The fact that the CDF felt obliged to defend itself shows clearly that it has come in for sharp criticism because of the discourteous and negative tone it used. And indeed its words were often not only impersonal but withering, as if they had been taken from a sixteenth-century catechism. The congregation has neglected the human aspect, ignoring the deep hurt it has caused, all of which could have been avoided had it adopted a different approach. No one loses authority just because they are courteous.

I can only hope that the subject of inter-religious dialogue and religious pluralism has not been adversely affected. Rather, we should press ahead and encourage inter-religious dialogue all the more determinedly, especially from the Christian viewpoint. The CDF's right, and indeed its duty, to accompany these discussions with critical remarks goes without saying.

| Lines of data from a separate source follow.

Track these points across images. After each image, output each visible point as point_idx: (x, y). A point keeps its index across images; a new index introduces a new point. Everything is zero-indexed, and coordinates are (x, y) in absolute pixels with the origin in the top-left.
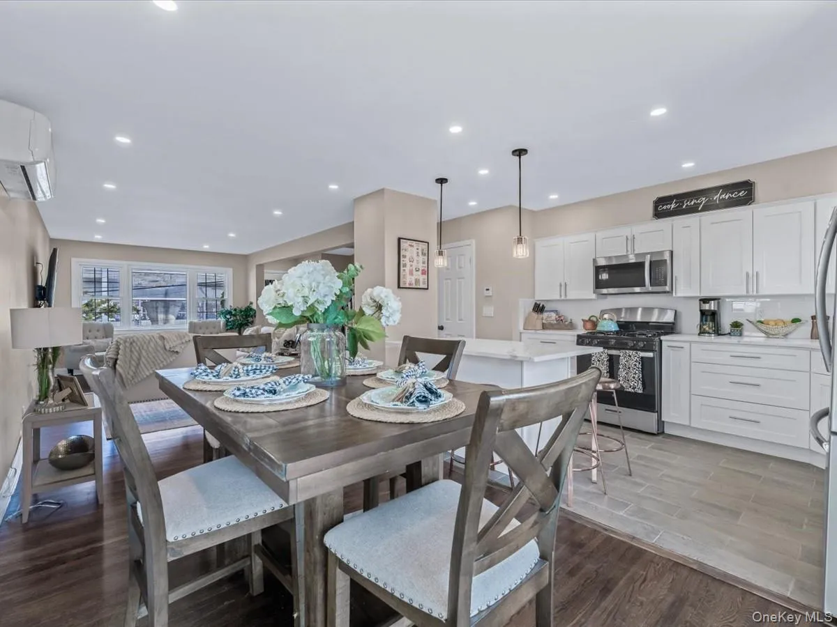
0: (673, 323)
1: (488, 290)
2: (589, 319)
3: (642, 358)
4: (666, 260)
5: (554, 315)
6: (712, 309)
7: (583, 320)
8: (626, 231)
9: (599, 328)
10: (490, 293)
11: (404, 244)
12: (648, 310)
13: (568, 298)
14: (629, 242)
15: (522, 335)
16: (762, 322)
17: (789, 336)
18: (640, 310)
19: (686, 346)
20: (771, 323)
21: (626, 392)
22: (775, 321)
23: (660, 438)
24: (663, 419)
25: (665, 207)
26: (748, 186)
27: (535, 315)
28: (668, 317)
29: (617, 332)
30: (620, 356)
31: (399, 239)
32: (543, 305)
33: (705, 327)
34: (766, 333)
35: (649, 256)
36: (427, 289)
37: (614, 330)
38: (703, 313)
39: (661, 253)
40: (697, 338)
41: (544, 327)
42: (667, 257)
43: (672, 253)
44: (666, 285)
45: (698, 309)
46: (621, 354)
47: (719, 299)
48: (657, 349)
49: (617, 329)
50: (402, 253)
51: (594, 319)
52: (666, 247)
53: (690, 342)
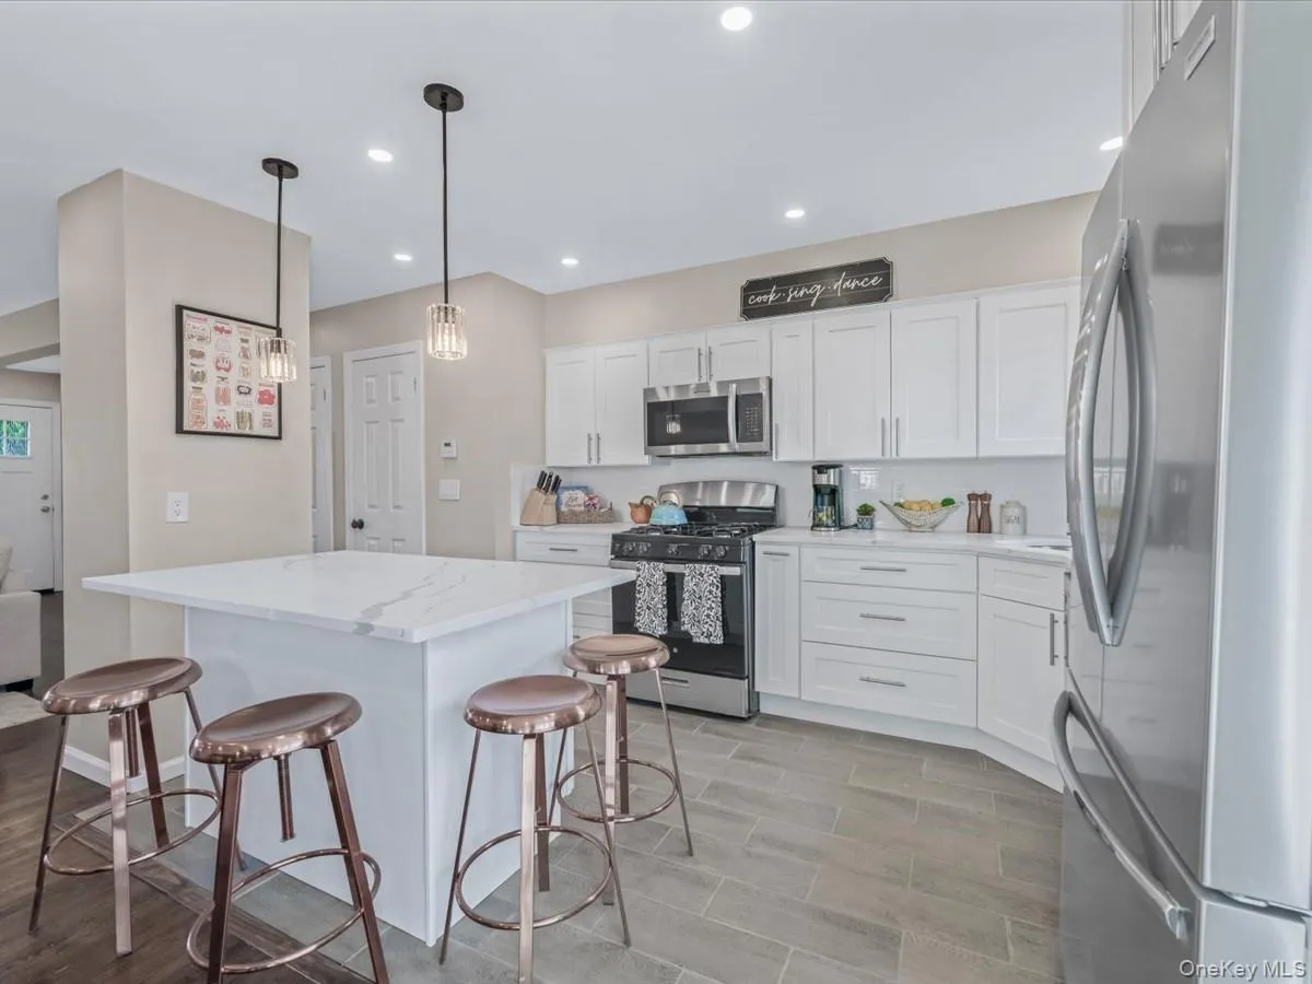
0: (773, 509)
1: (447, 445)
2: (642, 503)
3: (722, 577)
4: (761, 395)
5: (581, 497)
6: (832, 483)
7: (630, 504)
8: (698, 340)
9: (653, 521)
10: (452, 452)
11: (190, 321)
12: (737, 486)
13: (602, 463)
14: (703, 358)
15: (518, 535)
16: (901, 506)
17: (937, 529)
18: (725, 484)
19: (793, 551)
20: (915, 507)
21: (697, 643)
22: (919, 503)
23: (751, 726)
24: (757, 689)
25: (759, 299)
26: (882, 267)
27: (540, 495)
28: (767, 500)
29: (683, 527)
30: (683, 575)
31: (180, 309)
32: (557, 478)
33: (821, 515)
34: (906, 523)
35: (734, 385)
36: (279, 438)
37: (678, 523)
38: (818, 489)
39: (755, 381)
40: (807, 536)
41: (560, 519)
42: (763, 389)
43: (770, 381)
44: (761, 440)
45: (811, 484)
46: (687, 572)
47: (841, 466)
48: (747, 559)
49: (685, 521)
50: (188, 345)
51: (649, 502)
52: (761, 373)
53: (800, 545)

The CDF is correct, however, at least in this, that inter-religious dialogue today is raising once more the ultimate question: was Jesus Christ a great religious leader, but in the last instance only human? Or was Our Father in heaven speaking through him in order to point to those all-important final questions which concern all humankind and to answer them? We Christians are convinced of the latter. Not only the Council of Nicea but above all the Council of Chalcedon had to confront this question, which Jesus Christ himself first put to his apostles: "Who do you say that I am?"

Fr Dupuis has always clearly confessed Jesus Christ as the Son of God and universal Saviour. But this very confession - as is the case also with Pope John Paul II - encourages him to seek and acknowledge the active presence of Christ and the Holy Spirit in the religions and cultures of the world.